Verbatim: What financial services executives say about the state of sales
“We have a structural problem. Most of our young, financially struggling customers never encounter a banker skilled enough to help them. All the best bankers are decked against the affluent segment.”
“Every bank is worried about inappropriate sales practices and being the next Wells Fargo.”
“I have to be honest, most of our branch bankers are just order takers. We spend lots on training to move beyond that, but so far, we have not succeeded.”
“Our bank’s strategy is to advise our customers. The problem is we have not yet equipped our bankers to successfully deliver the strategy.”
It is evident that most banking sales reps have become either brute-force product pushers or passive order takers. Apart from generating bad publicity and mistrust in professional financial advice, they are also missing the golden opportunity to grab Millennial market share by getting them from woes to wellness with personalized advice.
Transforming financial sales and advice
You may have seen this with Uber and Lyft. Any driver is able to take you from Place A to Place B regardless of his or her navigational skills, thanks to GPS-enabled, real-time driving guidance. Likewise, in-band guidance during the sales interaction, powered by artificial intelligence and knowledge, provides step-by-step real-time conversational guidance to agents, making all sales agents — even novices — as good as the best.
Such AI-powered tools facilitate quality sales conversations that can be scaled cost-effectively. More specifically they automate conversations through a “banker bot” and augment agents, in the case of human-assisted advice, across channels, including digital, call center, and branch. That enables consumers to easily switch across channels during the course of conversations. Sales agents in turn have an omnichannel view of customers.
Unlike rigid scripts and brittle decision trees that break down when the customer takes the conversation in an unexpected direction, an AI-powered platform adapts to the conversation and, in some cases, can work with incomplete or imprecise data. This level of capability makes financial guidance and coaching available to price-sensitive, digital-first Millennials.

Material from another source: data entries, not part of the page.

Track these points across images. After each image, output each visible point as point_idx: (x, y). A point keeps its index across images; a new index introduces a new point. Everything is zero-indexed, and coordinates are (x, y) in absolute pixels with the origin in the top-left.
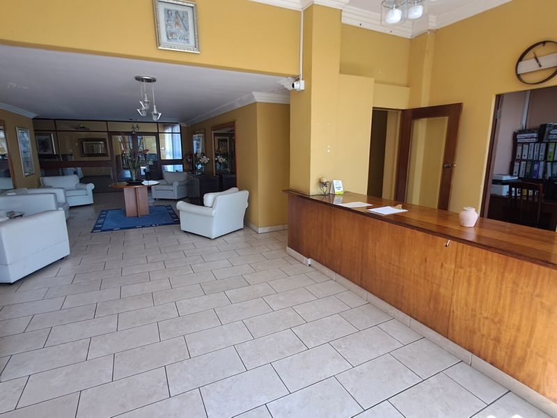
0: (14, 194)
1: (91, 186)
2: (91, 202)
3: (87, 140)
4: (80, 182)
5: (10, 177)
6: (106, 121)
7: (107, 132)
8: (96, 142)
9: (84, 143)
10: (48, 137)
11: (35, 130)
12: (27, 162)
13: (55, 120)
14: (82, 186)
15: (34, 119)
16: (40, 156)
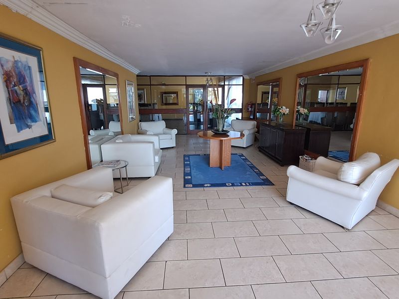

AI-guided sales and advice at work
Let us take the case of getting Millennials ready to buy a home. The AI advisor will guide the assessment session to recommend a prioritized action plan to the customer with successive next best steps (reducing debt, increasing their credit score, or saving for a larger down payment). The bot will also check in with customers as they execute their plan, encouraging progress and celebrating success. The process repeats until the customer is ready to buy a home and eager to discuss mortgage options. In other words, the real-time assessment guidance and ongoing coaching creates demand for the financial institution’s mortgage offerings.